China's 'economic outlook is bright', says Li Ka-shing
Updated: 2016-06-22 07:48
Li Ka-shing, chairman of CK Hutchison Holdings and Cheung Kong Property Holdings
China continues to have a trade surplus, the services industry is generating income and foreign money is flowing in, billionaire Li Ka-shing said in his first interview with international media since 2012. He also indicated that investors focusing on the country's rising debt levels are missing out on the larger picture.
"The long-term outlook for the mainland is good," the 87-year-old chairman of CK Hutchison Holdings Ltd said from his office atop the Cheung Kong Center building in downtown Hong Kong. "People only see the debt in the State-owned enterprises and in households, when they need to recognize that China is a big exporter."
Those export receipts－a "positive for China" according to Li－helped the trade surplus swell to 3.7 trillion yuan ($560 billion) last year, providing a buffer as the weaker yuan spurred capital outflows.
Li's confidence in the world's second-largest economy comes amid signs of stabilization thanks to government stimulus measures.

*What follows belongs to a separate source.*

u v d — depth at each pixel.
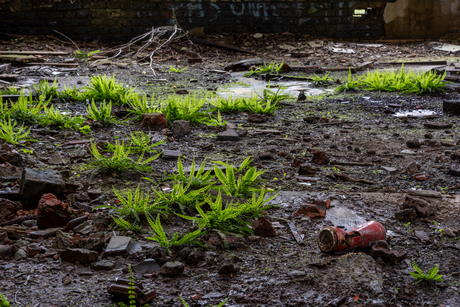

Li, who was born in the southeastern Chinese city of Chaozhou, has much at stake in the mainland. His real estate unit, Cheung Kong Property Holdings Ltd, counts about half its revenue from there and has dozens of properties in the mainland. His flagship company, CK Hutchison, generated 14 percent of its earnings before interest and taxes from the mainland, where he operates about 2,500 Watsons and ParknShop stores.
Also during the interview with Bloomberg, Hong Kong's richest man stepped up his calls for Britons to vote in favor of staying in the European Union as the world braces for the outcome of this week's vote.
"If Brexit happens, it will be detrimental to the United Kingdom and it will have a negative impact on the whole of Europe," Li said.
"Of course I hope that the UK doesn't leave the EU."
As one of the UK's biggest investors, Li has much at stake in the June 23 referendum and his concerns echo those voiced by business and market leaders worldwide as they prepare for the possible fallout from Britain leaving the 28-nation bloc.